L’art. 134 del Codice dei Beni culturali e del paesaggio distingue 3 categorie di beni paesaggistici:
a) gli immobili e le aree di cui all’articolo 136, individuati ai sensi degli articoli da 138 a 141. Trattasi di immobili e di aree individuate e vincolate tramite un provvedimento amministrativo che ne indichi il notevole interesse pubblico e sono: bellezze panoramiche, ville, giardini, parchi che si distinguono per la loro non comune bellezza.

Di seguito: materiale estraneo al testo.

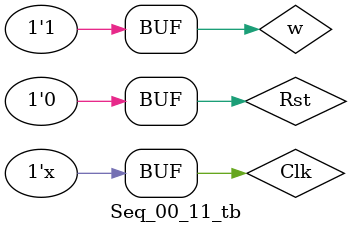
<source format=v>
`timescale 1ns/1ns

module Seq_00_11(z, w, Clk, Rst);
	
	output z;
	input w, Clk, Rst;
	reg [2:0]Next_State, State;
	parameter A = 3'b000, B = 3'b001, C = 3'b010, D = 3'b011, E = 3'b100;
 
always@(w, State)

	case(State)
	A: Next_State = w ? B : C;
	B: Next_State = w ? D : C;
	C: Next_State = w ? B : E;
	D: Next_State = w ? D : C;
	E: Next_State = w ? B : E;
	default: Next_State = A;
	endcase


always@(posedge Clk)
	if(Rst) 
		State <= A;
	else 
		State <= Next_State;	

assign z = ((State == D) || (State == E));	

endmodule


module Seq_00_11_tb();

	wire z;
	reg w, Clk, Rst;


Seq_00_11 uut(z, w, Clk, Rst);

initial begin
	Rst = 1'b0;
	Clk = 1'b0;
	Rst = #10 1'b1;
	Rst = #20 1'b0;
end

always #5 Clk = ~Clk;

initial begin	
	w = #30 1'b0;
	w = #40 1'b1;
	w = #50 1'b0;
	w = #60 1'b0;
	w = #70 1'b0;
	w = #80 1'b1;
	w = #90 1'b1;
	w = #100 1'b1;

end

endmodule

</source>
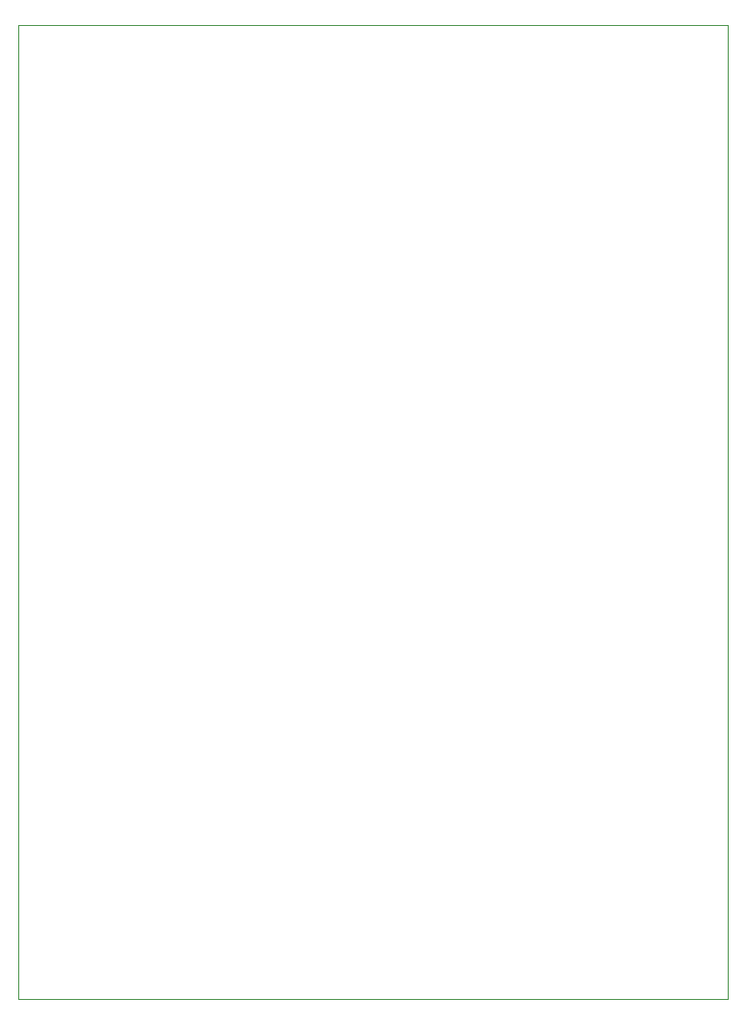
<source format=gbr>
%TF.GenerationSoftware,KiCad,Pcbnew,7.0.7*%
%TF.CreationDate,2023-11-27T02:20:36+00:00*%
%TF.ProjectId,Lynx-MK1-MEM,4c796e78-2d4d-44b3-912d-4d454d2e6b69,rev?*%
%TF.SameCoordinates,Original*%
%TF.FileFunction,Profile,NP*%
%FSLAX46Y46*%
G04 Gerber Fmt 4.6, Leading zero omitted, Abs format (unit mm)*
G04 Created by KiCad (PCBNEW 7.0.7) date 2023-11-27 02:20:36*
%MOMM*%
%LPD*%
G01*
G04 APERTURE LIST*
%TA.AperFunction,Profile*%
%ADD10C,0.100000*%
%TD*%
G04 APERTURE END LIST*
D10*
X75565000Y-59182000D02*
X138049000Y-59182000D01*
X138049000Y-144907000D01*
X75565000Y-144907000D01*
X75565000Y-59182000D01*
M02*

</source>
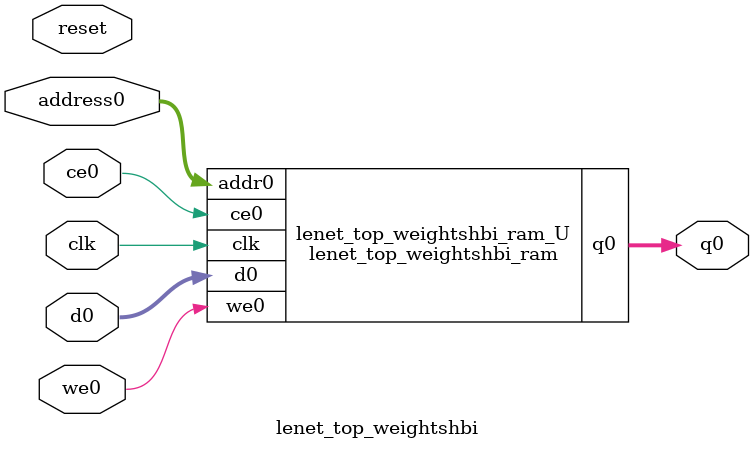
<source format=v>
`timescale 1 ns / 1 ps
module lenet_top_weightshbi_ram (addr0, ce0, d0, we0, q0,  clk);

parameter DWIDTH = 32;
parameter AWIDTH = 16;
parameter MEM_SIZE = 48000;

input[AWIDTH-1:0] addr0;
input ce0;
input[DWIDTH-1:0] d0;
input we0;
output reg[DWIDTH-1:0] q0;
input clk;

(* ram_style = "block" *)reg [DWIDTH-1:0] ram[0:MEM_SIZE-1];




always @(posedge clk)  
begin 
    if (ce0) 
    begin
        if (we0) 
        begin 
            ram[addr0] <= d0; 
        end 
        q0 <= ram[addr0];
    end
end


endmodule

`timescale 1 ns / 1 ps
module lenet_top_weightshbi(
    reset,
    clk,
    address0,
    ce0,
    we0,
    d0,
    q0);

parameter DataWidth = 32'd32;
parameter AddressRange = 32'd48000;
parameter AddressWidth = 32'd16;
input reset;
input clk;
input[AddressWidth - 1:0] address0;
input ce0;
input we0;
input[DataWidth - 1:0] d0;
output[DataWidth - 1:0] q0;



lenet_top_weightshbi_ram lenet_top_weightshbi_ram_U(
    .clk( clk ),
    .addr0( address0 ),
    .ce0( ce0 ),
    .we0( we0 ),
    .d0( d0 ),
    .q0( q0 ));

endmodule


</source>
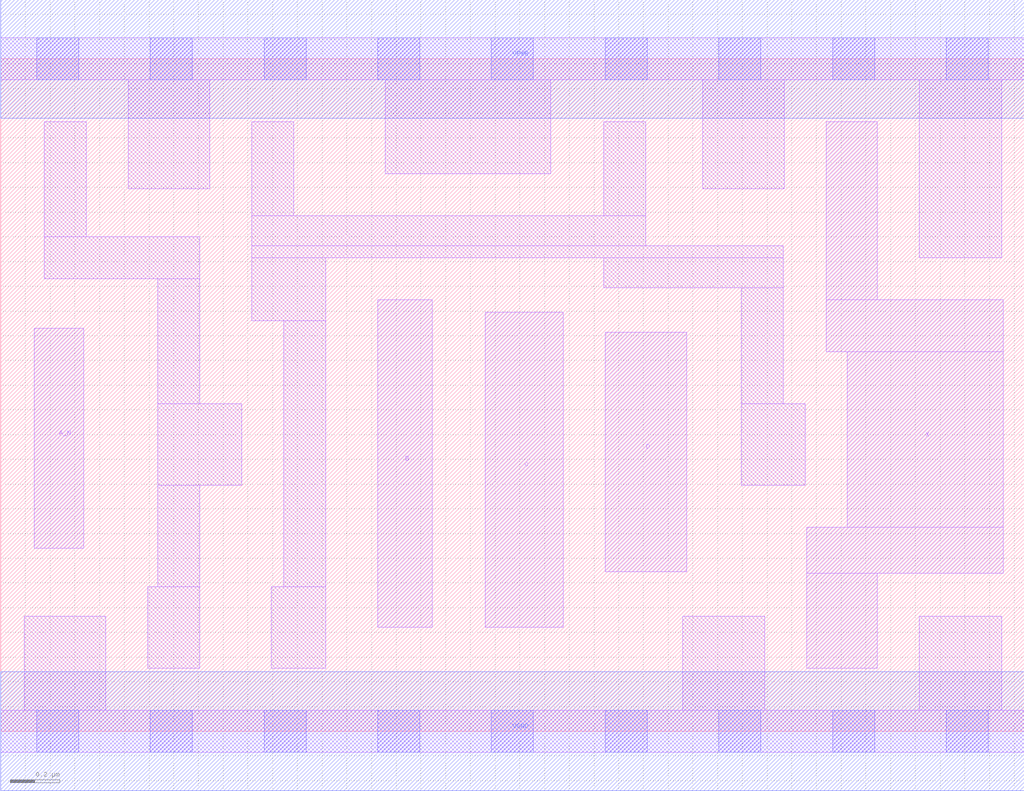
<source format=lef>
# Copyright 2020 The SkyWater PDK Authors
#
# Licensed under the Apache License, Version 2.0 (the "License");
# you may not use this file except in compliance with the License.
# You may obtain a copy of the License at
#
#     https://www.apache.org/licenses/LICENSE-2.0
#
# Unless required by applicable law or agreed to in writing, software
# distributed under the License is distributed on an "AS IS" BASIS,
# WITHOUT WARRANTIES OR CONDITIONS OF ANY KIND, either express or implied.
# See the License for the specific language governing permissions and
# limitations under the License.
#
# SPDX-License-Identifier: Apache-2.0

VERSION 5.7 ;
  NAMESCASESENSITIVE ON ;
  NOWIREEXTENSIONATPIN ON ;
  DIVIDERCHAR "/" ;
  BUSBITCHARS "[]" ;
UNITS
  DATABASE MICRONS 200 ;
END UNITS
MACRO sky130_fd_sc_hd__and4b_2
  CLASS CORE ;
  SOURCE USER ;
  FOREIGN sky130_fd_sc_hd__and4b_2 ;
  ORIGIN  0.000000  0.000000 ;
  SIZE  4.140000 BY  2.720000 ;
  SYMMETRY X Y R90 ;
  SITE unithd ;
  PIN A_N
    ANTENNAGATEAREA  0.126000 ;
    DIRECTION INPUT ;
    USE SIGNAL ;
    PORT
      LAYER li1 ;
        RECT 0.135000 0.740000 0.335000 1.630000 ;
    END
  END A_N
  PIN B
    ANTENNAGATEAREA  0.126000 ;
    DIRECTION INPUT ;
    USE SIGNAL ;
    PORT
      LAYER li1 ;
        RECT 1.525000 0.420000 1.745000 1.745000 ;
    END
  END B
  PIN C
    ANTENNAGATEAREA  0.126000 ;
    DIRECTION INPUT ;
    USE SIGNAL ;
    PORT
      LAYER li1 ;
        RECT 1.960000 0.420000 2.275000 1.695000 ;
    END
  END C
  PIN D
    ANTENNAGATEAREA  0.126000 ;
    DIRECTION INPUT ;
    USE SIGNAL ;
    PORT
      LAYER li1 ;
        RECT 2.445000 0.645000 2.775000 1.615000 ;
    END
  END D
  PIN X
    ANTENNADIFFAREA  0.503250 ;
    DIRECTION OUTPUT ;
    USE SIGNAL ;
    PORT
      LAYER li1 ;
        RECT 3.260000 0.255000 3.545000 0.640000 ;
        RECT 3.260000 0.640000 4.055000 0.825000 ;
        RECT 3.340000 1.535000 4.055000 1.745000 ;
        RECT 3.340000 1.745000 3.545000 2.465000 ;
        RECT 3.425000 0.825000 4.055000 1.535000 ;
    END
  END X
  PIN VGND
    DIRECTION INOUT ;
    SHAPE ABUTMENT ;
    USE GROUND ;
    PORT
      LAYER met1 ;
        RECT 0.000000 -0.240000 4.140000 0.240000 ;
    END
  END VGND
  PIN VPWR
    DIRECTION INOUT ;
    SHAPE ABUTMENT ;
    USE POWER ;
    PORT
      LAYER met1 ;
        RECT 0.000000 2.480000 4.140000 2.960000 ;
    END
  END VPWR
  OBS
    LAYER li1 ;
      RECT 0.000000 -0.085000 4.140000 0.085000 ;
      RECT 0.000000  2.635000 4.140000 2.805000 ;
      RECT 0.095000  0.085000 0.425000 0.465000 ;
      RECT 0.175000  1.830000 0.805000 2.000000 ;
      RECT 0.175000  2.000000 0.345000 2.465000 ;
      RECT 0.515000  2.195000 0.845000 2.635000 ;
      RECT 0.595000  0.255000 0.805000 0.585000 ;
      RECT 0.635000  0.585000 0.805000 0.995000 ;
      RECT 0.635000  0.995000 0.975000 1.325000 ;
      RECT 0.635000  1.325000 0.805000 1.830000 ;
      RECT 1.015000  1.660000 1.315000 1.915000 ;
      RECT 1.015000  1.915000 3.165000 1.965000 ;
      RECT 1.015000  1.965000 2.610000 2.085000 ;
      RECT 1.015000  2.085000 1.185000 2.465000 ;
      RECT 1.095000  0.255000 1.315000 0.585000 ;
      RECT 1.145000  0.585000 1.315000 1.660000 ;
      RECT 1.555000  2.255000 2.225000 2.635000 ;
      RECT 2.440000  1.795000 3.165000 1.915000 ;
      RECT 2.440000  2.085000 2.610000 2.465000 ;
      RECT 2.760000  0.085000 3.090000 0.465000 ;
      RECT 2.840000  2.195000 3.170000 2.635000 ;
      RECT 2.995000  0.995000 3.255000 1.325000 ;
      RECT 2.995000  1.325000 3.165000 1.795000 ;
      RECT 3.715000  0.085000 4.050000 0.465000 ;
      RECT 3.715000  1.915000 4.050000 2.635000 ;
    LAYER mcon ;
      RECT 0.145000 -0.085000 0.315000 0.085000 ;
      RECT 0.145000  2.635000 0.315000 2.805000 ;
      RECT 0.605000 -0.085000 0.775000 0.085000 ;
      RECT 0.605000  2.635000 0.775000 2.805000 ;
      RECT 1.065000 -0.085000 1.235000 0.085000 ;
      RECT 1.065000  2.635000 1.235000 2.805000 ;
      RECT 1.525000 -0.085000 1.695000 0.085000 ;
      RECT 1.525000  2.635000 1.695000 2.805000 ;
      RECT 1.985000 -0.085000 2.155000 0.085000 ;
      RECT 1.985000  2.635000 2.155000 2.805000 ;
      RECT 2.445000 -0.085000 2.615000 0.085000 ;
      RECT 2.445000  2.635000 2.615000 2.805000 ;
      RECT 2.905000 -0.085000 3.075000 0.085000 ;
      RECT 2.905000  2.635000 3.075000 2.805000 ;
      RECT 3.365000 -0.085000 3.535000 0.085000 ;
      RECT 3.365000  2.635000 3.535000 2.805000 ;
      RECT 3.825000 -0.085000 3.995000 0.085000 ;
      RECT 3.825000  2.635000 3.995000 2.805000 ;
  END
END sky130_fd_sc_hd__and4b_2
END LIBRARY

</source>
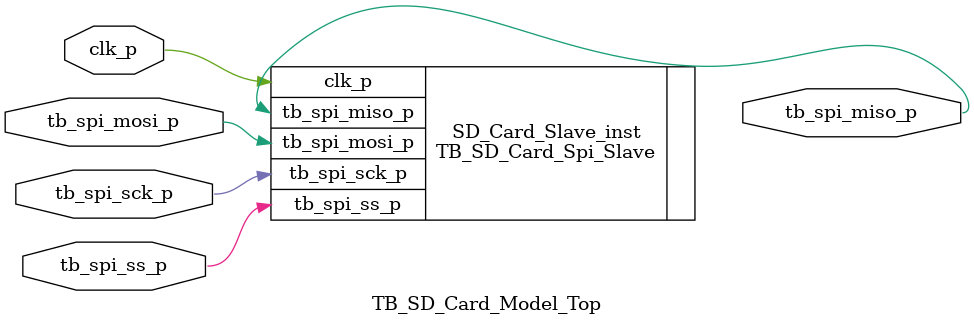
<source format=v>
`timescale 1ns / 1ps


module TB_SD_Card_Model_Top(
    clk_p,
    tb_spi_miso_p,
    tb_spi_mosi_p,
    tb_spi_sck_p,
    tb_spi_ss_p
    );
    
    input               clk_p;
    input               tb_spi_mosi_p;
    input               tb_spi_ss_p;
    input               tb_spi_sck_p;
            
    output              tb_spi_miso_p;
    
    
    TB_SD_Card_Spi_Slave SD_Card_Slave_inst(
    .clk_p              (clk_p),
    .tb_spi_miso_p      (tb_spi_miso_p),
    .tb_spi_mosi_p      (tb_spi_mosi_p),
    .tb_spi_sck_p       (tb_spi_sck_p),
    .tb_spi_ss_p        (tb_spi_ss_p)
    );
    
    
    
endmodule

</source>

b) Le aree vincolate ex lege e sono, ad esempio, corsi d’acqua, alcuni fiumi, torrenti, ghiacciai, vulcani o foreste.
c) Gli ulteriori immobili e le aree di notevole interesse pubblico sottoposti a tutela attraverso piani paesaggistici.
I vincoli paesaggistici, siano essi apposti con un provvedimento di dichiarazione di notevole interesse pubblico ai sensi dell’art. 136 (c.d. vincoli del primo tipo), o fondati direttamente sulla legge a norma dell’art. 142 (c.d. vincoli del secondo tipo), o ancora posti per mezzo di un piano paesaggistico ai sensi dell’art. 143 (c.d. vincoli del terzo tipo), rappresentano i principali strumenti di tutela dei beni paesaggistici.
A questi si affiancano piani paesaggistici e l’autorizzazione paesaggistica.
3. I piani paesaggistici
I piani paesaggistici costituiscono strumenti di ricognizione del territorio e identificazione e salvaguardia del paesaggio ritenuto meritevole di tutela, e sono approvati dalle regioni sulla base di indirizzi formulati dal Ministero, che individuano le linee fondamentali dell’assetto del territorio[3].
L’elaborazione del piano avviene mediante un’attività congiunta tra Ministero e Regione.
4. L’autorizzazione paesaggistica
L’autorizzazione paesaggistica, invece, è uno strumento di controllo delle trasformazioni del paesaggio attraverso cui l’amministrazione valuta preventivamente la conformità urbanistico-edilizia di un bene su un bene paesaggisticamente vincolato.
In buona sostanza si tratta di una forma di controllo preventivo sulle attività dell’uomo che insistono su immobili o aree di notevole interesse pubblico e che potrebbero produrre una alterazione dello stato dei luoghi o dei beni in modo tale da pregiudicare quei valori naturali, estetici e storico-culturali che rappresentano manifestazioni percepibili di identità del paesaggio[4].
[1] R. Garofoli, Compendio di diritto amministrativo, I settori Speciali, Nel diritto editore, 2021.
[2] Art. 131 D.lgs 42/2004.
[3]R. Garofoli, op. cit.
[4] A. Ferretti, Manuale di diritto dei beni culturali e del paesaggio, Edizioni Giuridiche Simone, 2019.